Encontré una cabina e hice una llamada a casa, desperté a Julie.

«¿Dónde estás?»

«Es una larga historia. La versión reducida es que estoy fuera, frente a un 7-Eleven».

«¿El 7-Eleven de la calle Geary?» «No, El 7-Eleven de Half Moon Bay», le dije con la voz ronca. «¿Puedes venir a por mí?».

«¡¿Half Moon Bay?!, ¿cómo has llegado hasta allí?»

«Corrí»

«¿Tú qué? ¿Corriste? ¿Desde dónde?»

«Desde casa. Llegué aquí hace unos cinco minutos».

«¿Quieres decir que corriste toda la noche?», me dijo aturdida. «Dios mío, ¿estás bien?»

«Eso creo. He perdido el control de los músculos de mis piernas, y mis pies están hinchados, atascados en mis zapatillas. Estoy aquí de pie en ropa interior. Pero a parte de eso, estoy bastante bien. De hecho, me siento extrañamente vivo».

Podía oírla moverse por toda la habitación cogiendo sus cosas. «No se te oye demasiado entero. Aguanta ahí que llegaré lo antes que pueda. ¿Hay algo que quieras que te lleve? ¿Comida? ¿Ropa?»

«Sí», le dije, intentando no alarmarla. «Por favor, coge también nuestro carné del seguro. Puede que necesite parar en el hospital de camino a casa».

Cuando Julie me encontró estaba atónita y encantada. Quería saberlo todo sobre mi aventura, y yo estaba deseando contarle la historia, sólo que me desvanecí en el coche después de un minuto escaso de camino a casa. La última cosa que recuerdo fue un hilo de baba colgando de mi barbilla mientras Julie me miraba desconcertada. Luego las cosas se volvieron negras.

Yasí es como volví a ser un corredor una vez más. En el curso de una sola noche, había pasado de ser un yuppie tonto y borracho a un atleta vuelto a nacer. Durante un período de gran vacío en mi vida, volví a correr para tener fuerza. Oí la llamada, y fui hacia la luz.

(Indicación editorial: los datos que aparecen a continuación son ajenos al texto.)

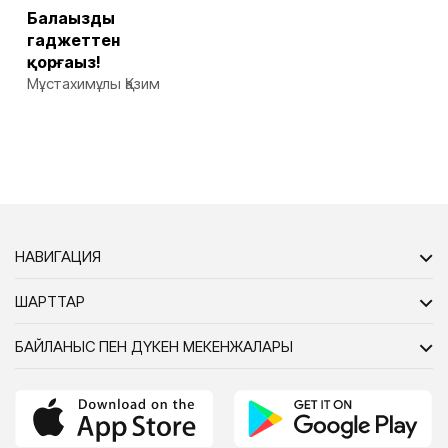
Балаңызды
гаджеттен
қорғаңыз!
Мұстахимұлы Қазим
НАВИГАЦИЯ
ШАРТТАР
БАЙЛАНЫС ПЕН ДҮКЕН МЕКЕНЖАЛАРЫ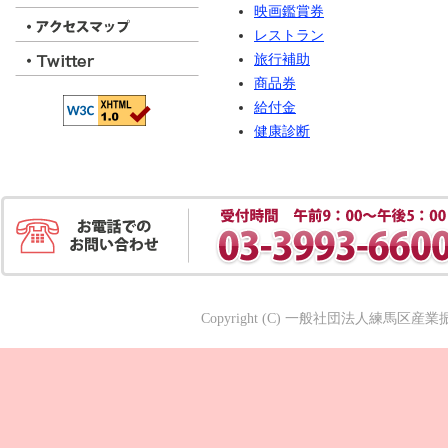
映画鑑賞券
レストラン
旅行補助
商品券
給付金
健康診断
Copyright (C) 一般社団法人練馬区産業振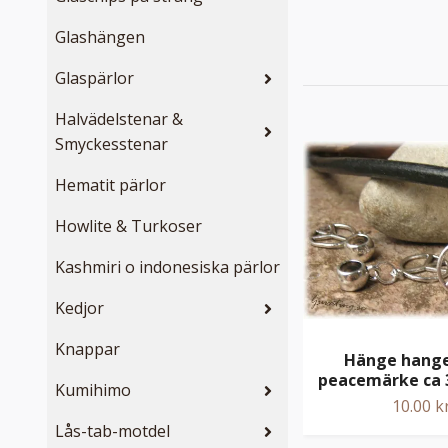
Glashängen
Glaspärlor
Halvädelstenar &
Smyckesstenar
Hematit pärlor
Howlite & Turkoser
Kashmiri o indonesiska pärlor
Kedjor
Knappar
Hänge hang
peacemärke ca
Kumihimo
10.00 k
Lås-tab-motdel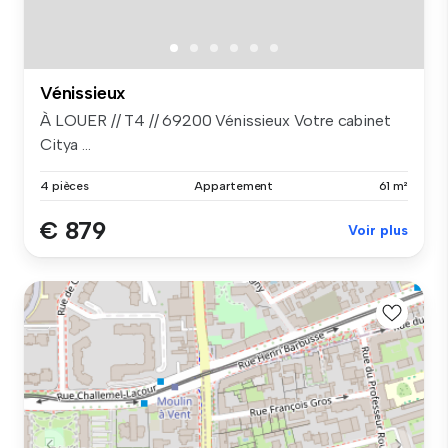
Vénissieux
À LOUER // T4 // 69200 Vénissieux Votre cabinet
Citya ...
4 pièces
Appartement
61 m²
€ 879
Voir plus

Durante semanas, después de mi paliza de cuarenta y ocho kilómetros, estuve casi incapacitado por los espasmos musculares y la inflamación. Pero era un dolor bueno, uno de los que haría sentirse orgulloso al entrenador McTavish. Al tiempo que cojeaba por mi despacho, intentando parecer natural, me recordaba a mí mismo que el dolor y el sufrimiento son, a menudo, los catalizadores para las lecciones de la vida más profundas. Una pasión que había ignorado durante la mitad de la existencia había sido recuperada fortuitamente en un follón de cuarenta y ocho kilómetros en una noche. Las consecuentes bolsas de hielo y tubos de Ben-Gay, fueron un bajo precio a pagar.

Todo corredor devoto tiene un despertar. Sabemos cuál fue el lugar, el momento y la razón por las que aceptamos correr en nuestras vidas. Después de media vida, había vuelto a nacer. La mayoría de los corredores son capaces de mantener una perspectiva racional de su devoción, y entrenan con responsabilidad.Yo no pude, y me volví un fanático.